### To do
All of the records below must be output exactly, with no pictures carried over.

Data items
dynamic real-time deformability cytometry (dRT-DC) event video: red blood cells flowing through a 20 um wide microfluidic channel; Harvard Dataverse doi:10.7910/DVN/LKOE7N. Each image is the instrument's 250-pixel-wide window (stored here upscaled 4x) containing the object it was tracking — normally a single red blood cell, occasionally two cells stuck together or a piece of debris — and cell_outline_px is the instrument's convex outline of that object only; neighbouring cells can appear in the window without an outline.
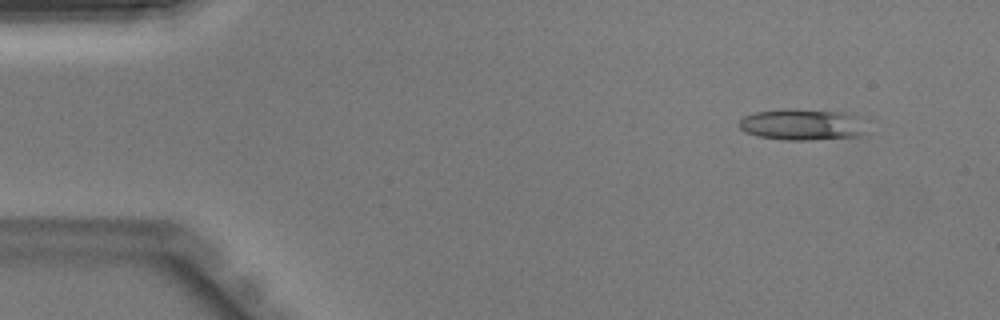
{"species": "Egyptian fruit bat (a non-hibernating species)", "species_latin": "Rousettus aegyptiacus", "temperature_condition": "warm", "stored_images_in_passage": 16, "camera_frame_rate_fps": 3000, "um_per_image_px": 0.085, "animal": {"sex": "male"}, "frame": {"image": 1, "passage_image": 1, "time_ms": 0.0, "image_size_px": [1000, 320], "cell_outline_px": [[872, 132], [864, 136], [808, 140], [784, 140], [756, 136], [744, 132], [736, 124], [744, 116], [756, 112], [792, 108], [840, 112], [864, 116]], "centroid_in_image_um": [68.34, 10.6], "position_along_channel_um": 16.7, "area_um2": 24.28}}
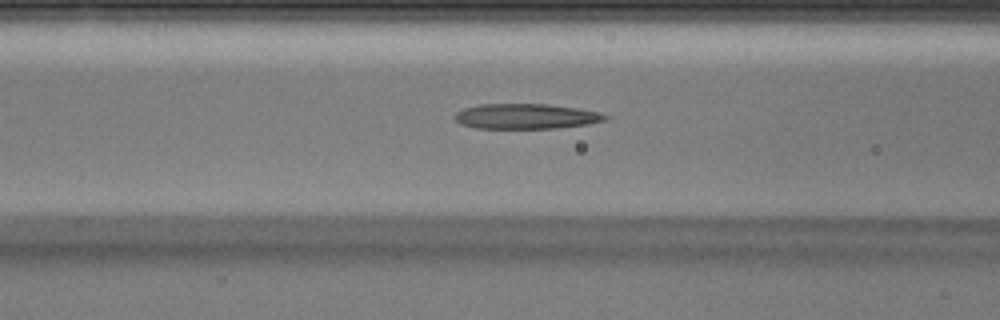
{"frame": {"image": 2, "passage_image": 14, "time_ms": 4.333, "image_size_px": [1000, 320], "cell_outline_px": [[612, 116], [608, 120], [588, 124], [556, 128], [476, 128], [460, 124], [456, 120], [456, 112], [464, 108], [480, 104], [548, 104], [576, 108], [600, 112]], "centroid_in_image_um": [44.77, 9.88], "position_along_channel_um": 121.8, "area_um2": 22.14}}
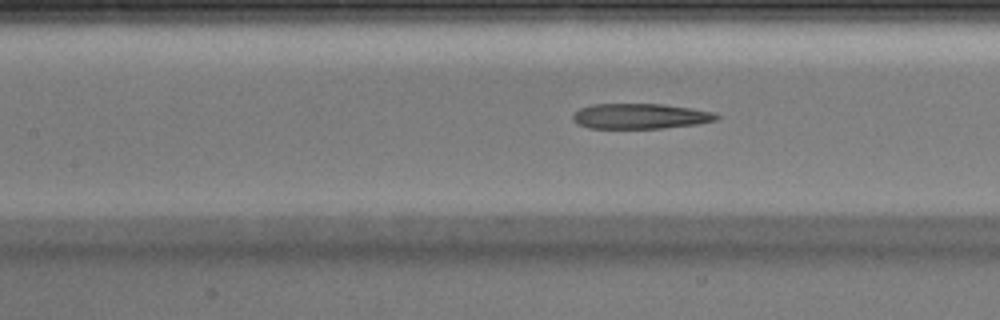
{"frame": {"image": 3, "passage_image": 16, "time_ms": 5.0, "image_size_px": [1000, 320], "cell_outline_px": [[720, 116], [716, 120], [696, 124], [664, 128], [588, 128], [572, 120], [572, 112], [580, 108], [592, 104], [664, 104], [716, 112]], "centroid_in_image_um": [54.41, 9.87], "position_along_channel_um": 153.0, "area_um2": 21.27}}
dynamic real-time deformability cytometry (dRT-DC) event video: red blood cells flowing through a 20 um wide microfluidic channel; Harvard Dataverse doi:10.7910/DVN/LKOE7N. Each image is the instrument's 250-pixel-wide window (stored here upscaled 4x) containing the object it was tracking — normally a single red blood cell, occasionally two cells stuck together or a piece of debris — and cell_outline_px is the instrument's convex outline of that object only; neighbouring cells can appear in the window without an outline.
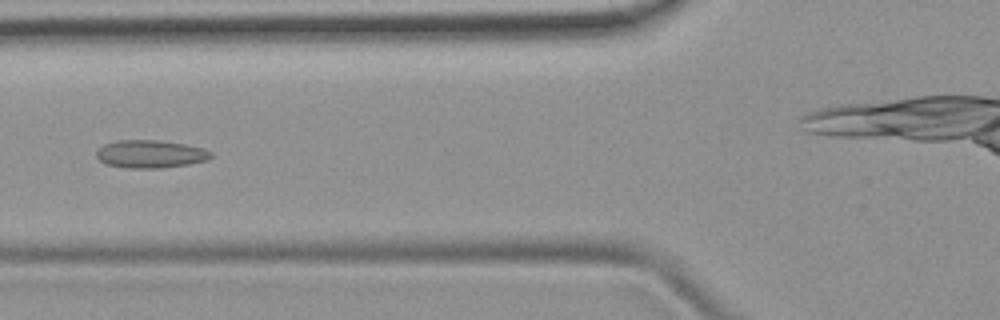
{"species": "common noctule bat (a hibernating species)", "species_latin": "Nyctalus noctula", "temperature_condition": "room temperature", "stored_images_in_passage": 2, "camera_frame_rate_fps": 3000, "um_per_image_px": 0.085, "animal": {"sex": "female", "body_mass_g": 19.9}, "frame": {"image": 1, "passage_image": 2, "time_ms": 1.0, "image_size_px": [1000, 320], "cell_outline_px": [[212, 156], [208, 160], [188, 164], [164, 168], [128, 168], [104, 164], [96, 156], [96, 152], [104, 144], [120, 140], [156, 140], [184, 144], [204, 148], [212, 152]], "centroid_in_image_um": [12.8, 13.1], "position_along_channel_um": 113.0, "area_um2": 18.61}}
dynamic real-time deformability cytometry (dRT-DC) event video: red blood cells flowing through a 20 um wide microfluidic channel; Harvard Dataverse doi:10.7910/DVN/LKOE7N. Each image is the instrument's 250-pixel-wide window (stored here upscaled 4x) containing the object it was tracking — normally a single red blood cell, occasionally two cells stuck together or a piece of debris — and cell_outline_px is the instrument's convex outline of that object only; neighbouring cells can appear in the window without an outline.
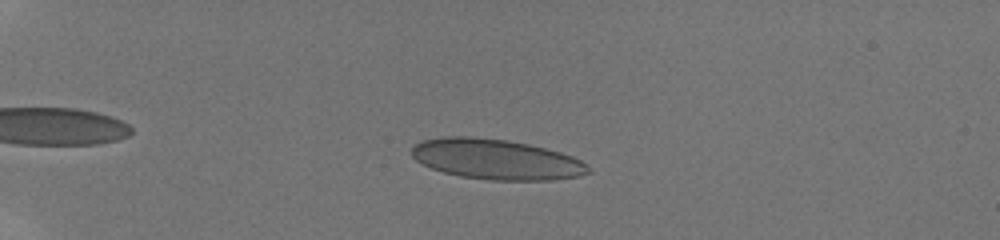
{"species": "human", "species_latin": "Homo sapiens", "temperature_condition": "room temperature", "stored_images_in_passage": 52, "camera_frame_rate_fps": 3000, "um_per_image_px": 0.085, "donor": {"sex": "male"}, "frame": {"image": 1, "passage_image": 12, "time_ms": 3.667, "image_size_px": [1000, 240], "cell_outline_px": [[592, 172], [580, 176], [552, 180], [492, 180], [460, 176], [444, 172], [432, 168], [416, 160], [412, 156], [412, 148], [416, 144], [424, 140], [444, 136], [468, 136], [508, 140], [528, 144], [560, 152], [572, 156], [588, 164]], "centroid_in_image_um": [42.22, 13.54], "position_along_channel_um": 42.8, "area_um2": 41.38}}
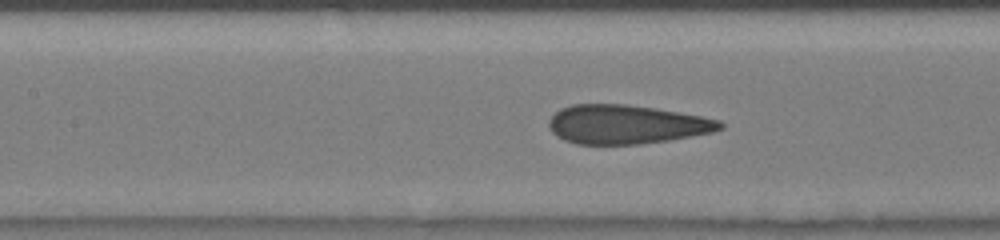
{"frame": {"image": 2, "passage_image": 24, "time_ms": 8.0, "image_size_px": [1000, 240], "cell_outline_px": [[724, 128], [712, 132], [668, 140], [640, 144], [576, 144], [564, 140], [556, 136], [548, 128], [548, 120], [560, 108], [572, 104], [628, 104], [656, 108], [700, 116], [720, 120], [724, 124]], "centroid_in_image_um": [53.21, 10.57], "position_along_channel_um": 154.2, "area_um2": 38.96}}
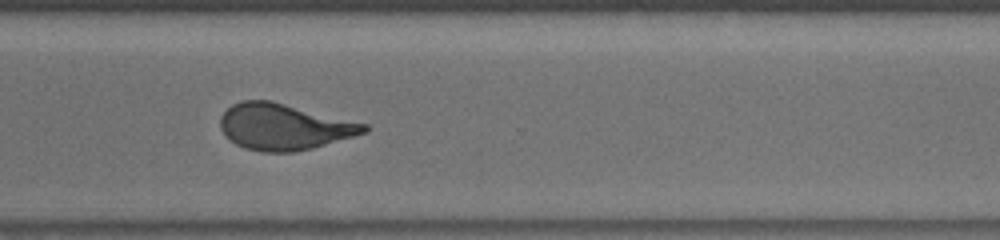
{"frame": {"image": 3, "passage_image": 51, "time_ms": 12.667, "image_size_px": [1000, 240], "cell_outline_px": [[368, 132], [312, 148], [292, 152], [264, 152], [244, 148], [236, 144], [220, 128], [220, 116], [232, 104], [240, 100], [272, 100], [368, 124]], "centroid_in_image_um": [24.15, 10.76], "position_along_channel_um": 346.5, "area_um2": 38.67}}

### Written answer
dynamic real-time deformability cytometry (dRT-DC) event video: red blood cells flowing through a 20 um wide microfluidic channel; Harvard Dataverse doi:10.7910/DVN/LKOE7N. Each image is the instrument's 250-pixel-wide window (stored here upscaled 4x) containing the object it was tracking — normally a single red blood cell, occasionally two cells stuck together or a piece of debris — and cell_outline_px is the instrument's convex outline of that object only; neighbouring cells can appear in the window without an outline.
{"species": "Egyptian fruit bat (a non-hibernating species)", "species_latin": "Rousettus aegyptiacus", "temperature_condition": "warm", "stored_images_in_passage": 16, "camera_frame_rate_fps": 3000, "um_per_image_px": 0.085, "animal": {"sex": "male"}, "frame": {"image": 1, "passage_image": 1, "time_ms": 0.0, "image_size_px": [1000, 320], "cell_outline_px": [[872, 132], [864, 136], [808, 140], [784, 140], [756, 136], [744, 132], [736, 124], [744, 116], [756, 112], [792, 108], [840, 112], [864, 116]], "centroid_in_image_um": [68.34, 10.6], "position_along_channel_um": 16.7, "area_um2": 24.28}}
{"frame": {"image": 2, "passage_image": 14, "time_ms": 4.333, "image_size_px": [1000, 320], "cell_outline_px": [[612, 116], [608, 120], [588, 124], [556, 128], [476, 128], [460, 124], [456, 120], [456, 112], [464, 108], [480, 104], [548, 104], [576, 108], [600, 112]], "centroid_in_image_um": [44.77, 9.88], "position_along_channel_um": 121.8, "area_um2": 22.14}}
{"frame": {"image": 3, "passage_image": 16, "time_ms": 5.0, "image_size_px": [1000, 320], "cell_outline_px": [[720, 116], [716, 120], [696, 124], [664, 128], [588, 128], [572, 120], [572, 112], [580, 108], [592, 104], [664, 104], [716, 112]], "centroid_in_image_um": [54.41, 9.87], "position_along_channel_um": 153.0, "area_um2": 21.27}}
dynamic real-time deformability cytometry (dRT-DC) event video: red blood cells flowing through a 20 um wide microfluidic channel; Harvard Dataverse doi:10.7910/DVN/LKOE7N. Each image is the instrument's 250-pixel-wide window (stored here upscaled 4x) containing the object it was tracking — normally a single red blood cell, occasionally two cells stuck together or a piece of debris — and cell_outline_px is the instrument's convex outline of that object only; neighbouring cells can appear in the window without an outline.
{"species": "common noctule bat (a hibernating species)", "species_latin": "Nyctalus noctula", "temperature_condition": "room temperature", "stored_images_in_passage": 2, "camera_frame_rate_fps": 3000, "um_per_image_px": 0.085, "animal": {"sex": "female", "body_mass_g": 19.9}, "frame": {"image": 1, "passage_image": 2, "time_ms": 1.0, "image_size_px": [1000, 320], "cell_outline_px": [[212, 156], [208, 160], [188, 164], [164, 168], [128, 168], [104, 164], [96, 156], [96, 152], [104, 144], [120, 140], [156, 140], [184, 144], [204, 148], [212, 152]], "centroid_in_image_um": [12.8, 13.1], "position_along_channel_um": 113.0, "area_um2": 18.61}}
dynamic real-time deformability cytometry (dRT-DC) event video: red blood cells flowing through a 20 um wide microfluidic channel; Harvard Dataverse doi:10.7910/DVN/LKOE7N. Each image is the instrument's 250-pixel-wide window (stored here upscaled 4x) containing the object it was tracking — normally a single red blood cell, occasionally two cells stuck together or a piece of debris — and cell_outline_px is the instrument's convex outline of that object only; neighbouring cells can appear in the window without an outline.
{"species": "human", "species_latin": "Homo sapiens", "temperature_condition": "room temperature", "stored_images_in_passage": 52, "camera_frame_rate_fps": 3000, "um_per_image_px": 0.085, "donor": {"sex": "male"}, "frame": {"image": 1, "passage_image": 12, "time_ms": 3.667, "image_size_px": [1000, 240], "cell_outline_px": [[592, 172], [580, 176], [552, 180], [492, 180], [460, 176], [444, 172], [432, 168], [416, 160], [412, 156], [412, 148], [416, 144], [424, 140], [444, 136], [468, 136], [508, 140], [528, 144], [560, 152], [572, 156], [588, 164]], "centroid_in_image_um": [42.22, 13.54], "position_along_channel_um": 42.8, "area_um2": 41.38}}
{"frame": {"image": 2, "passage_image": 24, "time_ms": 8.0, "image_size_px": [1000, 240], "cell_outline_px": [[724, 128], [712, 132], [668, 140], [640, 144], [576, 144], [564, 140], [556, 136], [548, 128], [548, 120], [560, 108], [572, 104], [628, 104], [656, 108], [700, 116], [720, 120], [724, 124]], "centroid_in_image_um": [53.21, 10.57], "position_along_channel_um": 154.2, "area_um2": 38.96}}
{"frame": {"image": 3, "passage_image": 51, "time_ms": 12.667, "image_size_px": [1000, 240], "cell_outline_px": [[368, 132], [312, 148], [292, 152], [264, 152], [244, 148], [236, 144], [220, 128], [220, 116], [232, 104], [240, 100], [272, 100], [368, 124]], "centroid_in_image_um": [24.15, 10.76], "position_along_channel_um": 346.5, "area_um2": 38.67}}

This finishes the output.